—¡Diablo! exclamó Cisneros, al ver á la luz de la lámpara que habia encendido con la pajuela, Laurenti, el gran espacio en que se encontraban: nunca hubiera creido que fuese tan grande el vientre de la princesa encantada.

—Donde han dominado mucho tiempo los árabes y los moros, dijo Cisneros, se encuentran cosas muy singulares, especialmente en las montañas: los tales musulmanes son minadores como topos: ademas como andaban siempre en continuas guerras civiles, y en rebeldías contra sus emires ó reyes, necesitaban la mina para escapar en las ciudades, y en las montañas para esconderse, los antros y las grutas: venid, venid conmigo y vereis.

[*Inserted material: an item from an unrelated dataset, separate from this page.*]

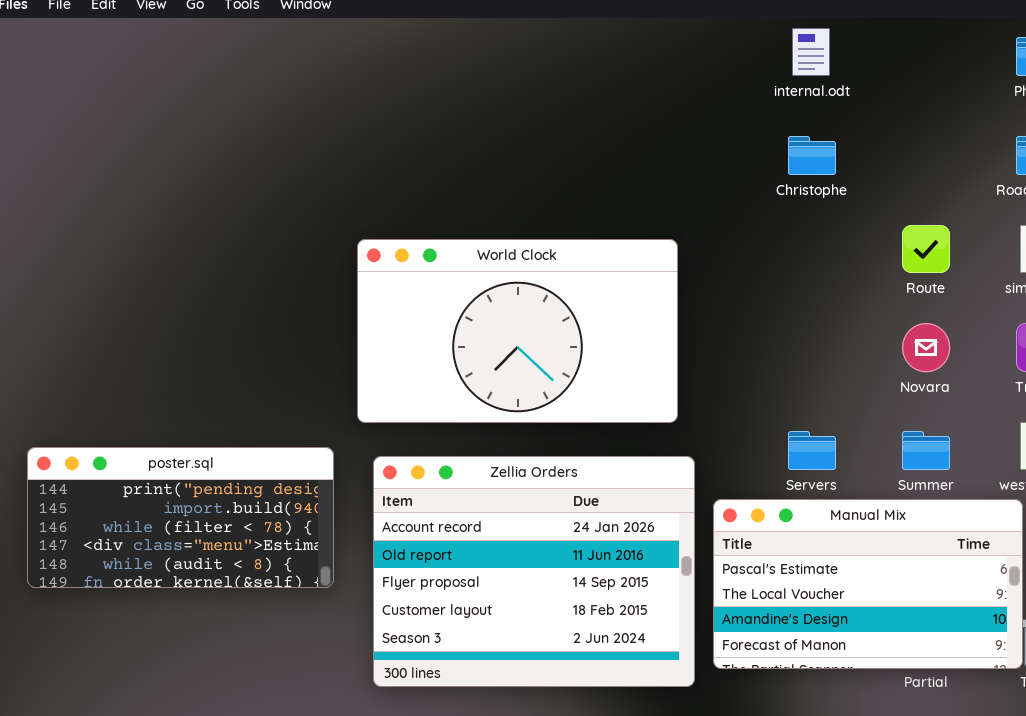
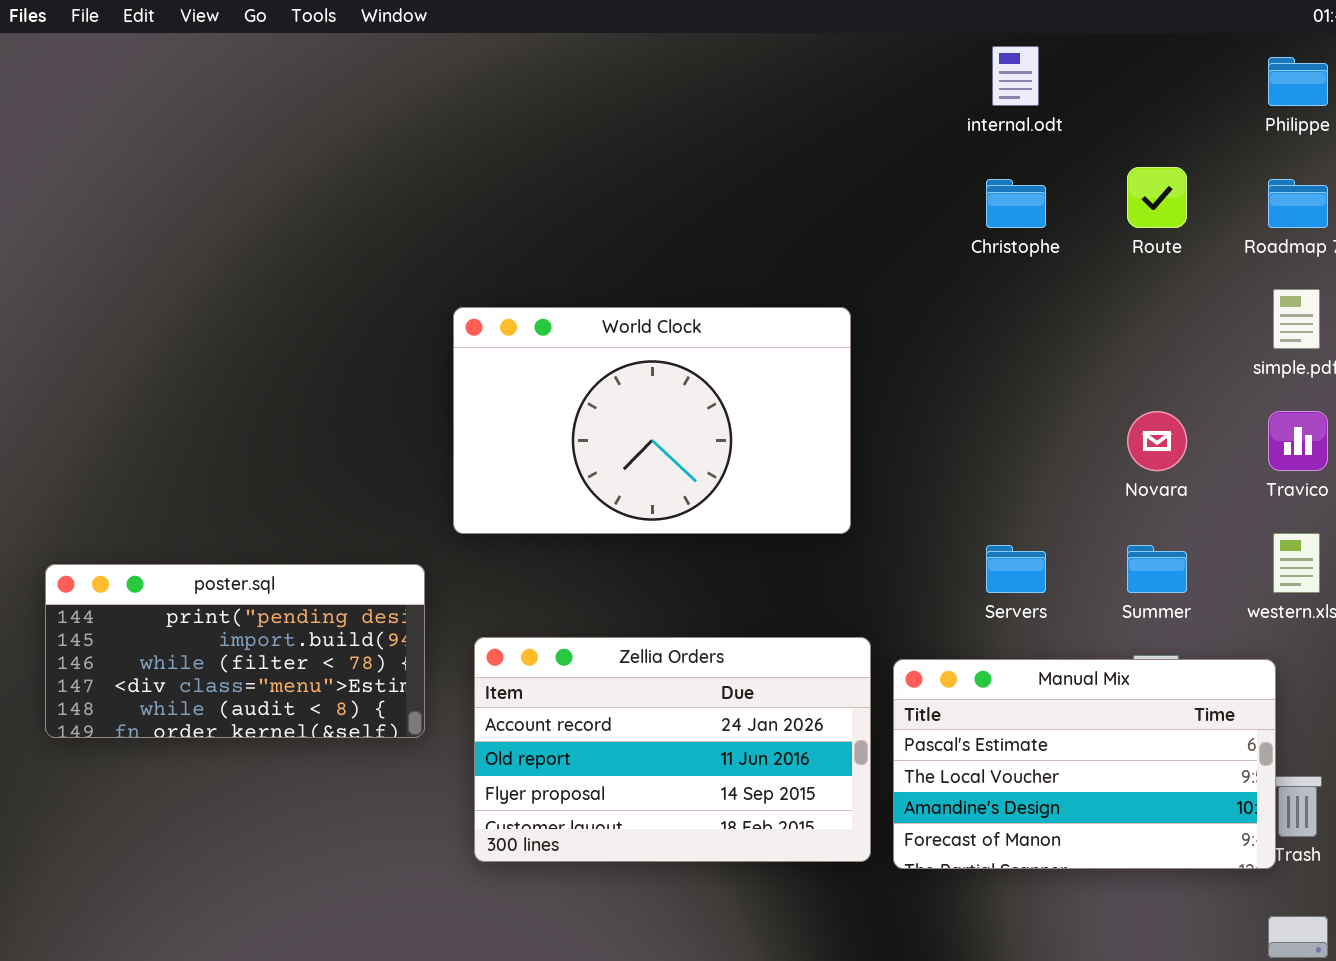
Route: [902,225,950,273] -> [1127,167,1187,228], moved
Zellia Orders: [373,456,695,687] -> [474,637,871,862], resized
Manual Mix: [713,499,1023,669] -> [893,659,1276,869], moved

Y se encaminó con Cisneros á un oscuro ángulo de la caverna, y se metió por otro pasadizo.

—¡Ah! con que es decir, preguntó Cisneros, que solo hemos visto como quien dice, la antecámara.

—Menos aun, amigo mio; hemos pasado el zaguan, y estamos en las escaleras: ¿no notais que descendemos?

—Si por cierto.

—¿No reparais que por esta rampa cabe una cabalgadura?

—Si.

—Dentro de poco llegaremos á las galerías, solo que las galerías son mas estrechas que las escaleras.

—¿Qué bulto es aquel que hay allí? dijo deteniéndose Cisneros: parece un hombre echado sobre sus manos.